In that case, you could have two pointers with the same bit-pattern, where one pointer pointed into an array segment (pa) and another pointer pointed into the stack segment (pb). The pointers compared equal, but still pointed to different things.
To make it worse, far pointers with a segment:offset pair could be formed with overlapping segments so that different bit-patterns still pointed to the same physical memory address. For example 0100:0210 is the same address as 0120:0010.
The C and C++ languages are designed so that this can work. That's why we have rules that comparing pointers only works (gives a total order) within the same array, and that pointers might not point to the same thing, even if they contain the same bit-pattern.
I say no, without resorting to the UB tarpit. From the following code:
extern int f(int x[3], int y[4]);
....
int a[7];
return f(a, a) + f(a+4, a+3);
...
The C standard should not prevent me from writing a compiler which performs bounds checking; there are several available. A bounds checking compiler would have to fatten the pointers by augmenting them with bounds information (*). So when we get to f():
....
if (x == y) {
....
F() would be interested in the C notion of equality, that is do they point at the same location, not do they have identical types. If you aren’t happy with this, suppose f() called g(int *s, int *t), and it contained a similar test. The compiler would perform the comparison without comparing the fat.
The pointer size sizeof(int *), would have to include the fat, so memcmp of two pointers would compare it as well, thus providing a different result from the compare.
PS: should we introduce a new tag for navel gazing?
*pa1 = 2; // does pa1 legally point to b?
No, that pa1 points to b is purely coincidental. Note that a program must conform at compilation, that the pointer happens to have the same value in runtime doesn't matter.
Nobody can tell the difference, no?
The compiler optimizer can tell the difference!
The compiler optimizer can see (through static analysis of the code) that b and is never accessed through a "legal" pointer, so it assumes is safe to keep b in a register. This decision is made at compilation.
Bottom line:
"Legal" pointers are pointers obtained from a legal pointer by assignment or by copying the memory. You can also obtain a "legal" pointer using pointer arithmetic, provided the resulting pointer is within the legal range of the array/memory block it was assigned/copied from. If the result of pointer arithmetic happens to point to a valid address in another memory block, the use of such a pointer is still UB.
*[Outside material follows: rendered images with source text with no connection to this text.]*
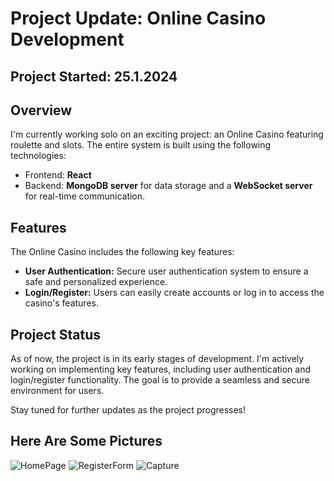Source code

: # Project Update: Online Casino Development
## Project Started: 25.1.2024
## Overview
I'm currently working solo on an exciting project: an Online Casino featuring roulette and slots. The entire system is built using the following technologies:

- Frontend: **React**
- Backend: **MongoDB server** for data storage and a **WebSocket server** for real-time communication.

## Features
The Online Casino includes the following key features:

- **User Authentication:** Secure user authentication system to ensure a safe and personalized experience.
- **Login/Register:** Users can easily create accounts or log in to access the casino's features.

## Project Status
As of now, the project is in its early stages of development. I'm actively working on implementing key features, including user authentication and login/register functionality. The goal is to provide a seamless and secure environment for users.

Stay tuned for further updates as the project progresses!


## Here Are Some Pictures

![HomePage](https://github.com/ErikLozanov/Online-Casino/assets/122800063/13174783-597b-4e35-a058-05becd92741d)
![RegisterForm](https://github.com/ErikLozanov/Online-Casino/assets/122800063/51f80ee1-4f2c-476c-9eb6-7680902cda52)
![Capture](https://github.com/ErikLozanov/Online-Casino/assets/122800063/d7e0abd9-5ad2-456e-9c53-871473b5d720)

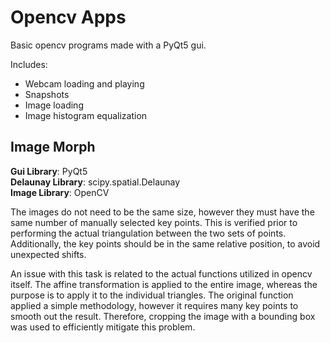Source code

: # Opencv Apps
Basic opencv programs made with a PyQt5 gui.

Includes:
  - Webcam loading and playing
  - Snapshots
  - Image loading
  - Image histogram equalization

## Image Morph
**Gui Library**: PyQt5\
**Delaunay Library**: scipy.spatial.Delaunay\
**Image Library**: OpenCV

The images do not need to be the same size, however they must have the same number of manually selected key points. This is verified prior to performing the actual triangulation between the two sets of points. Additionally, the key points should be in the same relative position, to avoid unexpected shifts.

An issue with this task is related to the actual functions utilized in opencv itself. The affine transformation is applied to the entire image, whereas the purpose is to apply it to the individual triangles. The original function applied a simple methodology, however it requires many key points to smooth out the result. Therefore, cropping the image with a bounding box was used to efficiently mitigate this problem.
Also note that pointer comparison is valid only if the two pointers are pointing to same array/memory block.
EDIT:
Where did it go wrong?
The standard states that accessing an array out-of-bounds results in undefined behaviour. You took the address of an out-of-bounds by one pointer, copied it and then dereferenced it.
The standard states that an out-of-bounds pointer may compare equal to a pointer to another object that happens to be placed adjacent in memory (6.5.9 pt 6). However, even though they compare equal, semantically they don't point to the same object.
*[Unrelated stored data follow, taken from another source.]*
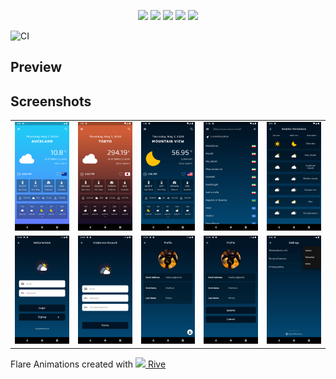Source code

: 



<p align="center">
    <img src="https://img.shields.io/badge/Awesome-Flutter-%231389fd?style=for-the-badge"/>
    <img src="https://img.shields.io/github/issues/pasanjg/Forecast?style=for-the-badge"/>
    <img src="https://img.shields.io/github/forks/pasanjg/Forecast?style=for-the-badge"/>
    <img src="https://img.shields.io/github/stars/pasanjg/Forecast?style=for-the-badge"/>
    <img src="https://img.shields.io/github/license/pasanjg/Forecast?style=for-the-badge"/>
</p>

![CI](https://github.com/pasanjg/Forecast/workflows/CI/badge.svg)

## Preview




## Screenshots

<table>
  <tr>
    <td><img src="./assets/readme/01.png"/></td>
    <td><img src="./assets/readme/02.png"/></td>
    <td><img src="./assets/readme/03.png"/></td>
    <td><img src="./assets/readme/04.png"/></td>
    <td><img src="./assets/readme/05.png"/></td>
  </tr>
  <tr>
    <td><img src="./assets/readme/06.png"/></td>
    <td><img src="./assets/readme/07.png"/></td>
    <td><img src="./assets/readme/08.png"/></td>
    <td><img src="./assets/readme/09.png"/></td>
    <td><img src="./assets/readme/10.png"/></td>
  </tr>
</table>



Flare Animations created with [<img width="15" src="https://avatars0.githubusercontent.com/u/58453772?s=200&v=4"/>   Rive](https://rive.app/)


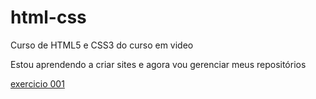 # html-css
 Curso de HTML5 e CSS3 do curso em video

Estou aprendendo a criar sites e agora vou gerenciar meus repositórios

<a href="https://manoelmax.github.io/html-css/exercicios/ex001/index.html">exercicio 001</a>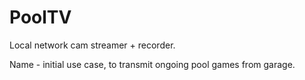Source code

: # PoolTV

Local network cam streamer + recorder.

Name - initial use case, to transmit ongoing pool games from garage.
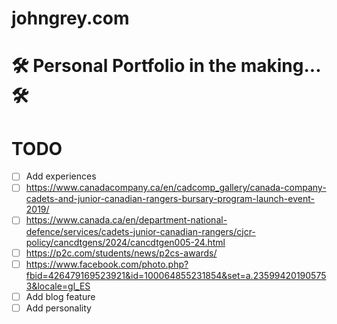 # johngrey.com

# 🛠️ Personal Portfolio in the making... 🛠️

# TODO
- [ ] Add experiences
- [ ] https://www.canadacompany.ca/en/cadcomp_gallery/canada-company-cadets-and-junior-canadian-rangers-bursary-program-launch-event-2019/
- [ ] https://www.canada.ca/en/department-national-defence/services/cadets-junior-canadian-rangers/cjcr-policy/cancdtgens/2024/cancdtgen005-24.html
- [ ] https://p2c.com/students/news/p2cs-awards/
- [ ] https://www.facebook.com/photo.php?fbid=426479169523921&id=100064855231854&set=a.235994201905753&locale=gl_ES
- [ ] Add blog feature
- [ ] Add personality
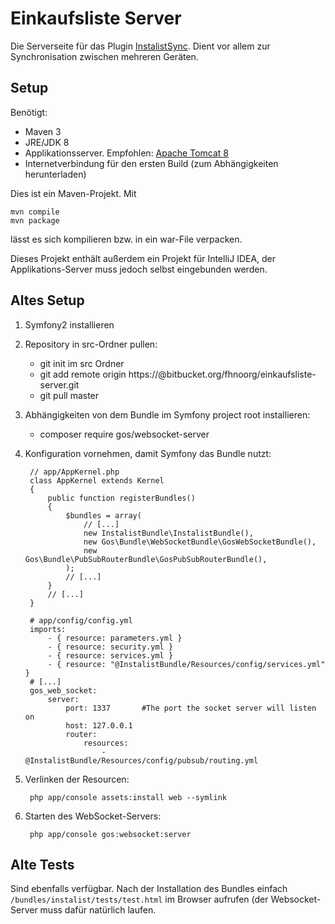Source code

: # Einkaufsliste Server

Die Serverseite für das Plugin [InstalistSync](https://bitbucket.org/fhnoorg/instalistsynch). Dient vor allem zur 
Synchronisation zwischen mehreren Geräten. 

## Setup
Benötigt:
 
 - Maven 3
 - JRE/JDK 8
 - Applikationsserver. Empfohlen: [Apache Tomcat 8](http://tomcat.apache.org/download-80.cgi)
 - Internetverbindung für den ersten Build (zum Abhängigkeiten herunterladen)

Dies ist ein Maven-Projekt. Mit

    mvn compile
    mvn package
    
lässt es sich kompilieren bzw. in ein war-File verpacken.

Dieses Projekt enthält außerdem ein Projekt für IntelliJ IDEA, der Applikations-Server muss jedoch selbst eingebunden werden.


## Altes Setup
1. Symfony2 installieren
2. Repository in src-Ordner pullen:

   - git init im src Ordner
   - git add remote origin https://<your-nickname>@bitbucket.org/fhnoorg/einkaufsliste-server.git
   - git pull master

3. Abhängigkeiten von dem Bundle im Symfony project root installieren:

   - composer require gos/websocket-server

4. Konfiguration vornehmen, damit Symfony das Bundle nutzt:

        // app/AppKernel.php
        class AppKernel extends Kernel
        {
            public function registerBundles()
            {
                $bundles = array(
                    // [...]
                    new InstalistBundle\InstalistBundle(),
                    new Gos\Bundle\WebSocketBundle\GosWebSocketBundle(),
                    new Gos\Bundle\PubSubRouterBundle\GosPubSubRouterBundle(),
                );
                // [...]
            }
            // [...]
        }

        # app/config/config.yml
        imports:
            - { resource: parameters.yml }
            - { resource: security.yml }
            - { resource: services.yml }
            - { resource: "@InstalistBundle/Resources/config/services.yml" }
        # [...]
        gos_web_socket:
            server:
                port: 1337       #The port the socket server will listen on
                host: 127.0.0.1
                router:
                    resources:
                        - @InstalistBundle/Resources/config/pubsub/routing.yml

5. Verlinken der Resourcen:

        php app/console assets:install web --symlink

6. Starten des WebSocket-Servers:

        php app/console gos:websocket:server

## Alte Tests
Sind ebenfalls verfügbar. Nach der Installation des Bundles einfach `/bundles/instalist/tests/test.html` im Browser aufrufen (der Websocket-Server muss dafür natürlich laufen.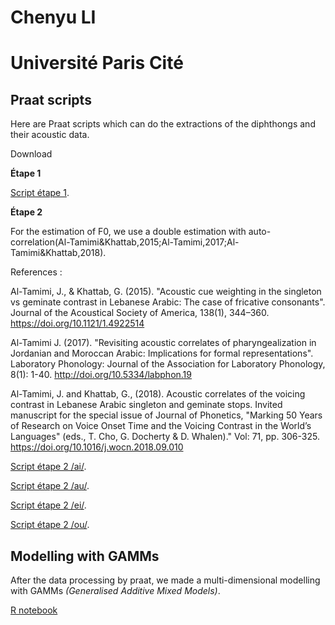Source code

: # Chenyu LI

# Université Paris Cité 

## Praat scripts

Here are Praat scripts which can do the  extractions of the diphthongs and their acoustic data.

Download

**Étape 1** 

[Script étape 1](https://chenyuliudp.github.io/R_notebook/etape1a.praat).

**Étape 2** 

For the estimation of F0, we use a double estimation with auto-correlation(Al-Tamimi&Khattab,2015;Al-Tamimi,2017;Al-Tamimi&Khattab,2018).

References : 

Al-Tamimi, J., & Khattab, G. (2015). "Acoustic cue weighting in the singleton vs geminate contrast in Lebanese Arabic: The case of fricative consonants". Journal of the Acoustical Society of America, 138(1), 344–360. https://doi.org/10.1121/1.4922514

Al-Tamimi J. (2017). "Revisiting acoustic correlates of pharyngealization in Jordanian and Moroccan Arabic: Implications for formal representations". Laboratory Phonology: Journal of the Association for Laboratory Phonology, 8(1): 1-40. http://doi.org/10.5334/labphon.19

Al-Tamimi, J. and Khattab, G., (2018). Acoustic correlates of the voicing contrast in Lebanese Arabic singleton and geminate stops. Invited manuscript for the special issue of Journal of Phonetics, "Marking 50 Years of Research on Voice Onset Time and the Voicing Contrast in the World’s Languages" (eds., T. Cho, G. Docherty & D. Whalen)." Vol: 71, pp. 306-325. https://doi.org/10.1016/j.wocn.2018.09.010

[Script étape 2 /ai/](https://chenyuliudp.github.io/R_notebook/etape2ai.praat).

[Script étape 2 /au/](https://chenyuliudp.github.io/R_notebook/etape2au.praat).

[Script étape 2 /ei/](https://chenyuliudp.github.io/R_notebook/etape2ei.praat).

[Script étape 2 /ou/](https://chenyuliudp.github.io/R_notebook/etape2ou.praat).

## Modelling with GAMMs

After the data processing by praat, we made a multi-dimensional modelling with GAMMs *(Generalised Additive Mixed Models)*.



[R notebook](https://github.com/ChenyuLIUdP/R_notebook/releases/tag/Rnotebook)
In your case, you don't compare the pointers, you compare their bit patterns. Doesn't matter. The pointer pa1 is still considered to be a pointer to one past the end of an array.
Note that if you replace memcpy with some function you write yourself, the compiler won't know what value pa1 has but it can still statically determine that it cannot contain a "legally" obtained copy of &b.
Thus, the compiler optimizer is allowed to optimize the read/store of b in this case.
is a pointer's semantic "value" (its behavior according to the specification) determined only by its numerical value (the numerical address it contains), for a pointer of a given type?
No. The standard infers that valid pointers can only be obtained from objects using the address-of operator (&), by copying another valid pointer or by in/decreasing a pointer inside the bounds of an array. As a special case, pointers one past the end of an array are valid but they must not be dereferenced. This might seem a bit strict but without it the possibility to optimize would be limited.
if not, it is possible to copy only the physical address contained in a pointer while leaving out the associated semantic?
No, at least not in a way that is portable to any platform. In many implementations the pointer value is just the address. The semantics is in the generated code.